Les dents une nouvelle fois au service de l’Histoire. Jusqu’ici, nous avions toujours pensé qu’il y a quarante à quarante-cinq mille ans, Homo sapiens, venu du Proche-Orient, était arrivé en Europe où il avait évincé les néandertaliens. Aujourd’hui, dans un article publié le 9 février dans la revue Sciences Advances, des chercheurs français laissent entendre que les humains modernes n’auraient pas remplacé l’homme de Néandertal en Europe continentale. D’après leurs recherches, les deux espèces auraient coexisté…

Pour en arriver à cette conclusion révolutionnaire, Ludovic Slimak, chercheur au CNRS et à l’université Toulouse Jean Jaurès, et son équipe ont fouillé pendant vingt-cinq ans la grotte Mandrin. Il s’agit d’un abri sous roche située dans la commune de Malataverne, dans la Drôme, en Auvergne-Rhône-Alpes, dans la région naturelle et historique du Tricastin. Ce site a été occupé au Paléolithique moyen et supérieur, de 120 000 ans à 42 000 ans avant le présent.

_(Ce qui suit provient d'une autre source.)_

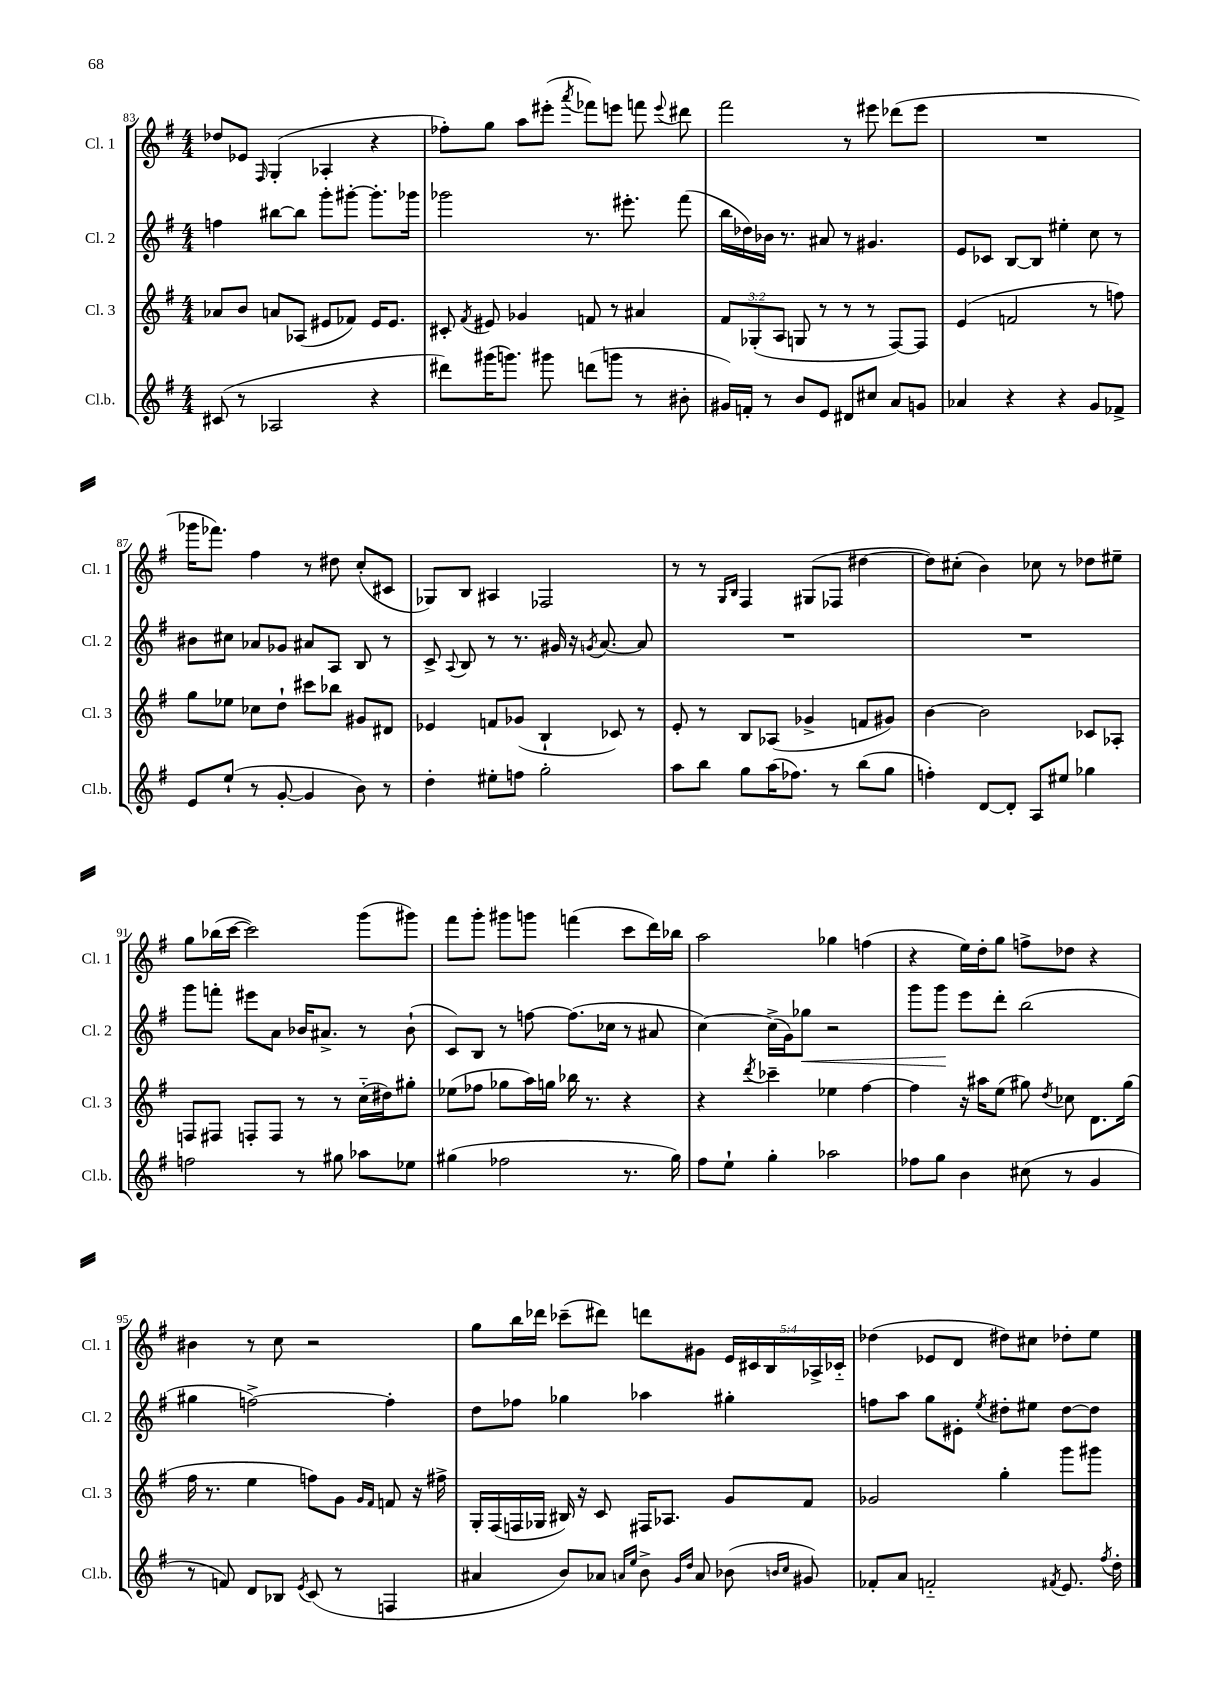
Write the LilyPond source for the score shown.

<<
\new StaffGroup <<
\new Staff = "s0" \with { instrumentName = "Cl. 1" shortInstrumentName = "Cl. 1" } {
    \clef treble \key g \major \numericTimeSignature \time 4/4 \override Staff.TupletNumber.text = #tuplet-number::calc-fraction-text
    \autoBeamOff des''8[ ees'8] \grace { fis16 } g4-.( aes4-. r4 |
    fes''8[-.) g''8] a''8[ eis'''8]-.( \acciaccatura { a'''8 } fes'''8[) e'''8] f'''8 \appoggiatura { e'''8 } dis'''8 |
    fis'''2 r8 eis'''8 des'''8[( eis'''8] |
    R1 |
    ges'''16[ fes'''8.]) fis''4 r8 dis''8 c''8[-.( cis'8] |
    ges8[) b8] ais4 fes2 |
    r8 r8 \grace { g16[ b16] } fis4 gis8[( fes8] dis''4~ |
    dis''8[) cis''8]-.( b'4) ces''8 r8 des''8[ eis''8]-- |
    g''8[ bes''16( c'''16]~ c'''2) g'''8[( gis'''8]) |
    fis'''8[ g'''8]-. gis'''8[ g'''8] f'''4( c'''8[ d'''16) bes''16] |
    a''2 ges''4 f''4( |
    r4 e''16[) d''16-. g''8] f''8[-> des''8] r4 |
    bis'4 r8 c''8 r2 |
    g''8[ b''16 des'''16] ces'''8[--( dis'''8]) d'''8[ gis'8] \tuplet 5/4 { e'16[ cis'16 b16 aes16-> ces'16]-_ } |
    des''4( ees'8[ d'8] dis''8[) cis''8] des''8[-. e''8] \bar "|." |
}
\new Staff = "s1" \with { instrumentName = "Cl. 2" shortInstrumentName = "Cl. 2" } {
    \clef treble \key g \major \numericTimeSignature \time 4/4
    \autoBeamOff f''4 bis''8[~ bis''8] g'''8[-. gis'''8]~-. gis'''8.[-. ges'''16] |
    ges'''2 r8. eis'''8.-. fis'''8( |
    b''16[ des''16) bes'16] r8. ais'8 r8 gis'4. |
    e'8[ ces'8] b8[~ b8] eis''4-. c''8 r8 |
    bis'8[ cis''8] aes'8[ ges'8] ais'8[ a8] b8 r8 |
    c'8-> \appoggiatura { a8 } b8 r8 r8. gis'16 r16 \acciaccatura { g'8 } a'8.~ a'8 |
    R1 |
    R1 |
    g'''8[ f'''8]-. eis'''8[ a'8] bes'16[ ais'8.]-> r8 bes'8-!( |
    c'8[) b8] r8 f''8~ f''8.[( ces''16] r8 ais'8 |
    c''4~) c''16[->( g'16) ges''8]\< r2 |
    g'''8[ g'''8]\! e'''8[ d'''8]-. b''2( |
    gis''4 f''2~->) f''4-. |
    d''8[ fes''8] ges''4 aes''4 gis''4-. |
    f''8[ a''8] g''8[ eis'8]-. \acciaccatura { e''8 } dis''8[-. eis''8] dis''8[~ dis''8] \bar "|." |
}
\new Staff = "s2" \with { instrumentName = "Cl. 3" shortInstrumentName = "Cl. 3" } {
    \clef treble \key g \major \numericTimeSignature \time 4/4 \override Staff.TupletNumber.text = #tuplet-number::calc-fraction-text
    \autoBeamOff aes'8[ b'8] a'8[ aes8]( eis'8[ fes'8]) eis'16[ eis'8.] |
    cis'8-. \acciaccatura { fis'8 } eis'8 ges'4 f'8 r8 ais'4 |
    \tuplet 3/2 { fis'8[ ges8-.( a8] } g8 r8 r8 r8 fis8[~) fis8] |
    e'4( f'2 r8 f''8) |
    g''8[ ees''8] ces''8[ d''8]-! cis'''8[ bes''8] gis'8[ dis'8] |
    ees'4 f'8[ ges'8]( b4-! ces'8) r8 |
    e'8-. r8 b8[ aes8]( ges'4-> f'8[ gis'8]) |
    b'4~ b'2 ces'8[ aes8]-. |
    f8[ fis8] f8[-. f8] r8 r8 c''16[-_( dis''16) gis''8]-. |
    ees''8[( fes''8] ges''8[ a''16) g''16] bes''16 r8. r4 |
    r4 \acciaccatura { d'''8 } ces'''4-- ees''4 fis''4~ |
    fis''4 r16 ais''16[ e''8]( gis''8) \acciaccatura { d''8 } ces''8 d'8.[ gis''16]( |
    fis''16 r8. e''4 f''8[) g'8] \grace { g'16[ fis'16] } f'8 r16 fis''16-> |
    g16[-. fis16( f16 ges16] bis16) r16 c'8 fis16[ aes8.] g'8[ fis'8] |
    ges'2 g''4-. g'''8[ gis'''8] \bar "|." |
}
\new Staff = "s3" \with { instrumentName = "Cl.b." shortInstrumentName = "Cl.b." } {
    \clef treble \key g \major \numericTimeSignature \time 4/4
    \autoBeamOff cis'8( r8 aes2 r4 |
    dis'''8[) gis'''16( g'''8.]) gis'''8 d'''8[( g'''8] r8 bis'8-. |
    gis'16[) f'16]-. r8 b'8[ e'8] dis'8[ cis''8] a'8[ g'8] |
    aes'4 r4 r4 g'8[ fes'8]-> |
    e'8[ e''8]-!( r8 g'8~-. g'4 b'8) r8 |
    d''4-. eis''8[-. f''8] g''2-. |
    a''8[ b''8] g''8[ a''16( fes''8.]) r8 b''8[( g''8] |
    f''4-.) d'8[~ d'8]-. a8[ eis''8] ges''4 |
    f''2 r8 gis''8 aes''8[ ees''8] |
    gis''4( fes''2 r8. gis''16) |
    fis''8[ e''8]-! g''4-. aes''2 |
    fes''8[ g''8] b'4 cis''8( r8 g'4 |
    r8 f'8) d'8[ bes8] \acciaccatura { e'8 } c'8( r8 f4 |
    ais'4 b'8[) aes'8] \grace { a'16[ e''16] } b'8-> \grace { g'16[ d''16] } a'8 bes'8( \grace { b'16[ c''16] } gis'8) |
    fes'8[-. a'8] f'2-_ \acciaccatura { fis'8 } e'8. \acciaccatura { fis''8 } d''16-. \bar "|." |
}
>>
>>
\layout { \context { \Score currentBarNumber = #83 } }
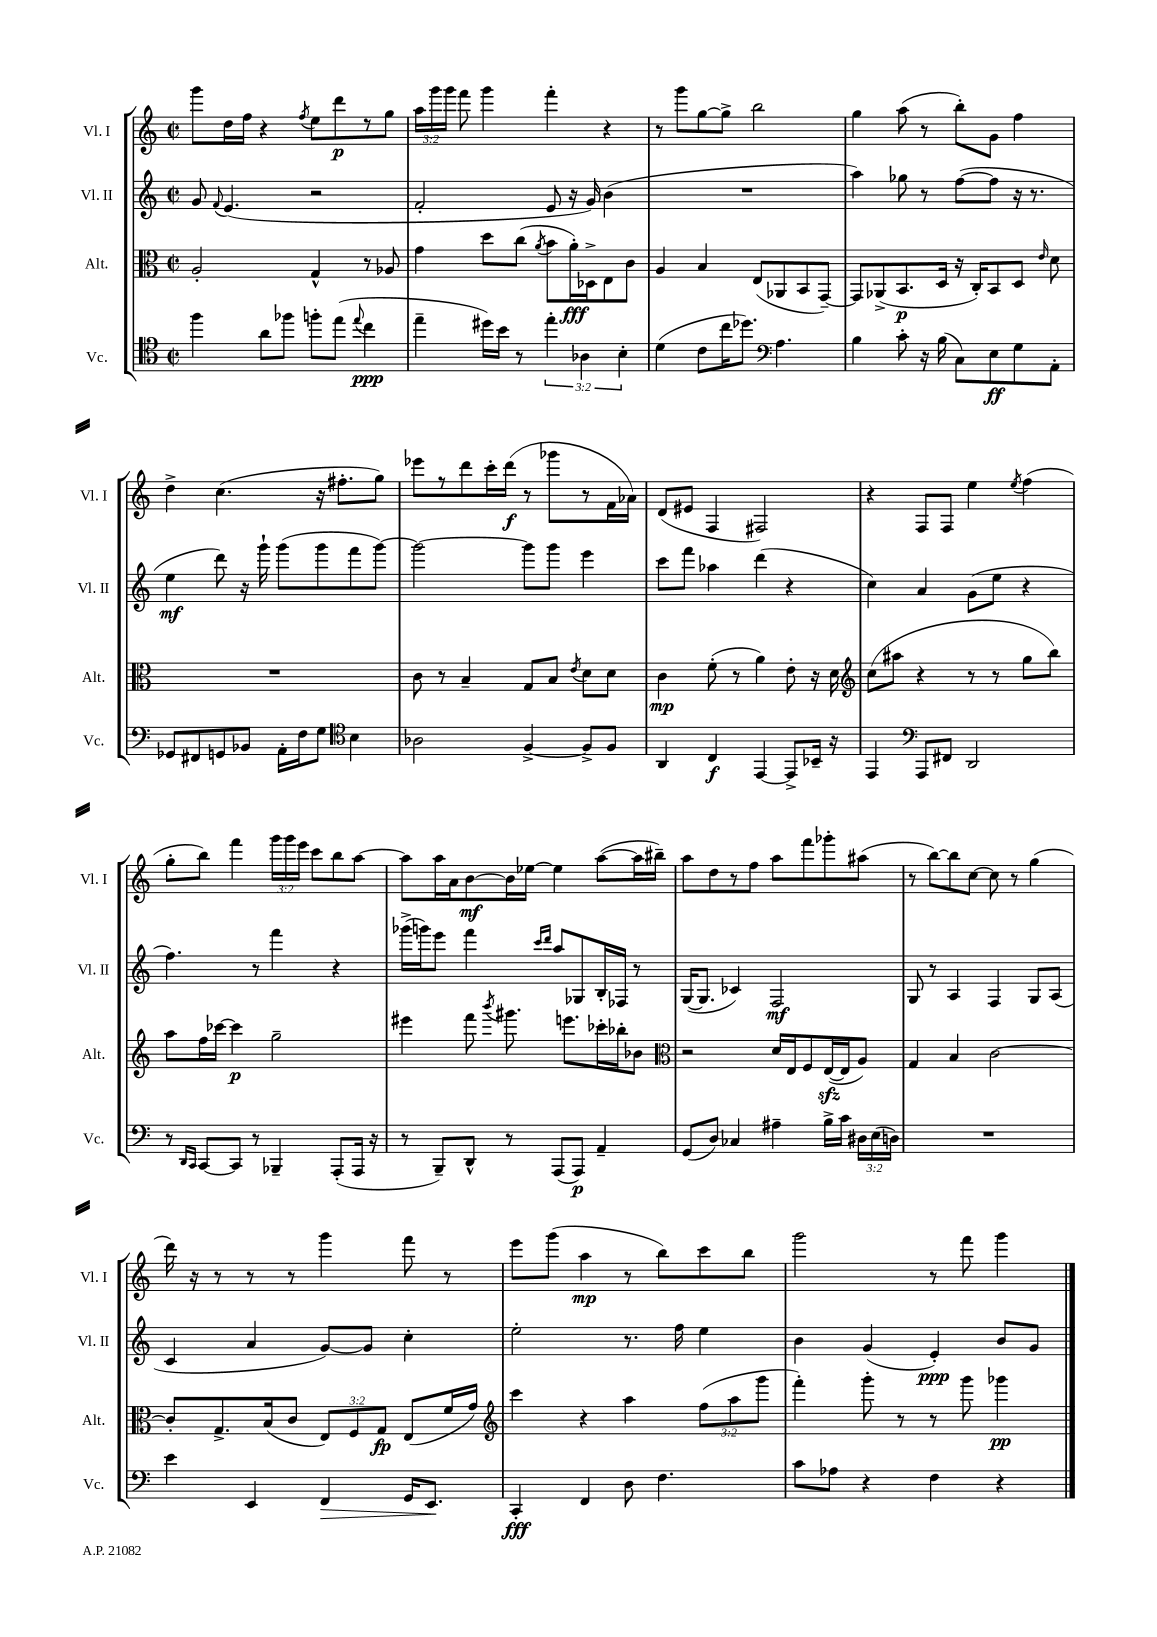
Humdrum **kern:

**kern	**kern	**kern	**kern
*staff4	*staff3	*staff2	*staff1
*clefC4	*clefC3	*clefG2	*clefG2
*k[]	*k[]	*k[]	*k[]
*M2/2	*M2/2	*M2/2	*M2/2
*met(c|)	*met(c|)	*met(c|)	*met(c|)
4ff	2A'	8g	8ggg
.	.	8qqf	.
.	.	(4.e	16dd
.	.	.	16ff
8a	.	.	4r
8ff-	.	.	.
.	.	.	8qff
8ff'	4G^^	2r	8ee
(8ee	.	.	8ddd
8qqee	.	.	.
4cc	8r	.	8r
.	8A-	.	8gg
=	=	=	=
4ee~	4g	2f'	24aa
.	.	.	24ggg
.	.	.	24ggg
.	.	.	8fff
16dd#)	8dd	.	4ggg
16b	.	.	.
8r	(8cc	.	.
.	8qa	.	.
6ee'	8b	8e	4fff'
.	16a')	16r	.
6A-	.	.	.
.	16D-^	16g)	.
.	8E	(4b	4r
6B'	.	.	.
.	8c	.	.
=	=	=	=
(4d	4A	1r	8r
.	.	.	8ggg
8c	4B	.	[8gg
16cc	.	.	8gg^]
8.dd-)	.	.	.
.	(8E	.	2bb
*clefF4	*	*	*
4.A	8AA-	.	.
.	8BB	.	.
.	[8GG~)	.	.
=	=	=	=
4B	8GG]	4aa)	4gg
.	(8AA-^	.	.
8c'	8.BB	8gg-	(8aa
16r	.	8r	8r
(16B	16D	.	.
8C)	16r	([8ff	8bb')
.	16C')	.	.
8E	8BB	8ff]	8g
8G	8D	16r	4ff
.	.	8.r	.
.	16qqe	.	.
8AA'	8d	.	.
=	=	=	=
8GG-	1r	4ee	4dd^
8FF#	.	.	.
8GG	.	8ddd)	(4.cc
8BB-	.	16r	.
.	.	16ggg`	.
16AA'	.	(8ggg	.
16F	.	.	.
8G	.	8ggg	16r
.	.	.	8.ff#'
*clefC4	*	*	*
4B	.	8fff	.
.	.	[8ggg)	8gg)
=	=	=	=
2A-	8c	2ggg_	8eee-
.	8r	.	8r
.	4B~	.	8ddd
.	.	.	16ccc'
.	.	.	(16ddd
[4F^	8G	8ggg]	8r
.	8B	8ggg	8ggg-
.	8qe	.	.
8F^]	8d	4eee	8r
8F	8d	.	16f
.	.	.	16a-)
=	=	=	=
4AA	4c	8ccc	(8d
.	.	8fff	8e#
4C	(8f'	4aa-	4F
.	8r	.	.
[4EE	4a)	(4ddd	2F#)
8EE^]	8e'	4r	.
16BB-~	16r	.	.
16r	16d	.	.
=	=	=	=
*	*clefG2	*	*
4EE	(8cc	4cc)	4r
.	8aa#	.	.
*clefF4	*	*	*
8AAA	4r	4a	8F
8FF#	.	.	8F
2DD	8r	(8g	4ee
.	8r	8ee	.
.	.	.	8qee
.	8gg	4r	(4ff
.	8bb)	.	.
=	=	=	=
8r	8aa	4.ff)	8gg'
16qqDD	.	.	.
16qqCC	.	.	.
[8CC	16ff	.	8bb)
.	[16ccc-	.	.
8CC]	4ccc-]	.	4fff
8r	.	8r	.
4BBB-~	2gg~	4fff	24ggg
.	.	.	24ggg
.	.	.	24eee
.	.	.	8ccc
(8AAA'	.	4r	8bb
16AAA	.	.	[8aa
16r	.	.	.
=	=	=	=
8r	4eee#	(16ggg-^	8aa]
.	.	16ggg)	.
8BBB~)	.	8eee	16aa
.	.	.	16a
8DD^^	8fff	4fff	[8b
.	8qbbb	.	.
8r	8.ggg#	.	16b]
.	.	.	[16ee-
.	.	16qqccc	.
.	.	16qqddd	.
(8AAA	.	8aa	4ee-]
.	8.eee	.	.
8AAA)	.	8G-	.
4AA~	16ccc-'	16B'	([8aa
.	16bb-'	16F-	.
.	8b-	8r	16aa]
.	.	.	16bb#~)
=	=	=	=
*	*clefC3	*	*
(8GG	2r	([16G	8aa
.	.	8.G]	.
8D)	.	.	8dd
4C-	.	4c-)	8r
.	.	.	8ff
4A#~	16d	2F	8aa
.	16E	.	.
.	8F	.	8fff
16B^	([16E	.	8ggg-'
16c	16E]	.	.
24D#	8A)	.	(8aa#
(24E	.	.	.
24D)	.	.	.
=	=	=	=
1r	4G	8G	8r
.	.	8r	[8bb)
.	4B	4A	8bb]
.	.	.	[8cc
.	[2c	4F	8cc]
.	.	.	8r
.	.	8G	(4gg
.	.	(8A	.
=	=	=	=
4e	8c']	4c	16ddd)
.	.	.	16r
.	8.G^	.	8r
4EE	.	4a	8r
.	(16B	.	.
.	8c	.	8r
4FF	12E)	[8g)	4ggg
.	12F	.	.
.	.	8g]	.
.	12G	.	.
16GG	(8E	4cc'	8fff
8.EE	.	.	.
.	16f	.	8r
.	16g)	.	.
=	=	=	=
*	*clefG2	*	*
4CC'	4ccc	2ee'	8eee
.	.	.	(8ggg
4FF	4r	.	4aa
8D	4aa	8.r	8r
4.F	.	.	8bb)
.	.	16ff	.
.	(12ff	4ee	8ccc
.	12aa	.	.
.	.	.	8bb
.	12ggg	.	.
=	=	=	=
8c	4fff')	4b	2ggg
8A-	.	.	.
4r	8ggg'	(4g	.
.	8r	.	.
4F	8r	4e')	8r
.	8ggg	.	8fff
4r	4ggg-	8b	4ggg
.	.	8g	.
==	==	==	==
*-	*-	*-	*-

Les chercheurs y ont étudié nombre de restes humains mais c’est une dent de lait qui a vraiment changé la donne. Alors que huit autres dents apparaissaient comme néandertaliennes, l’analyse en très haute résolution de cette molaire d’enfant présentaient des morphologies d’un Homo sapiens ancien, du Paléolithique. Cette dent était directement associée à une couche où les scientifiques avaient découvert des milliers d’objets relativement modernes et techniques. C’est donc pour eux le signe que Sapiens était déjà présent en France bien avant ce que l’on s’imaginait.

Une preuve inédite

« Nous sommes en mesure d’affirmer grâce à nos travaux que Sapiens arrive en Europe continentale, et plus précisément dans la vallée du Rhône, dès 54 000 ans au moins, et qu’il occupe durant quarante ans environ un site colonisé par Néandertal à peine un an plus tôt », développe Ludovic Slimak. Une période suffisamment courte donc qui permet de supposer que l’homme moderne a croisé celui de Néandertal. Plus incroyable encore : les scientifiques ont découvert qu’un ou deux millénaires après cette occupation par nos ancêtres, l’homme de Néandertal serait revenu sur le même site.

Car cinq niveaux stratigraphiques néandertaliens recouvrent la couche où se trouvent les preuves de la présence de Sapiens sur au moins quatre décennies. C’est-à-dire deux générations environ. « La couche correspondant à Sapiens recouvrant elle-même un niveau néandertalien, elle est comme prise en sandwich entre des couches relatives à Néandertal », explique Ludovic Slimak.

C’est donc la première preuve, au monde, que l’homme de Néandertal aurait occupé un site après l’humain moderne. « Partout ailleurs, quand Sapiens arrive, les autres populations – Néandertiens, Denisoviens… – tirent leur révérence définitivement. Ici, ce n’est pas le cas. Et nous avons des éléments diagnostics dans toutes les couches pour le prouver », s’enthousiasme l’expert.

« Une réécriture de grands livres d’Histoire »

Pour le paléo-anthropologue Jean-Jacques Hublin, professeur au Collège de France, cette étude est toutefois à prendre avec des pincettes. « Une dent de lait, ce n’est pas comme un squelette, un crâne ou un fémur. C’est tout petit, ça se balade, ça peut se promener dans la stratigraphie », déclare-t-il dans Le Monde.

Mais les chercheurs sont sûrs d’eux, la dent de lait n’a pas atterri dans la grotte de Mandrin par hasard.  « On ne parle pas que d’une dent. On parle d’un contexte archéologique extrêmement riche. Ce sont des milliers, des dizaines de milliers d’objets », rappelle Ludovic Slimak dans une interview pour France Bleu Drôme Ardèche. « Notre découverte est une réécriture des grands livres d’Histoire », s’enthousiasme-t-il auprès du Dauphiné Libéré.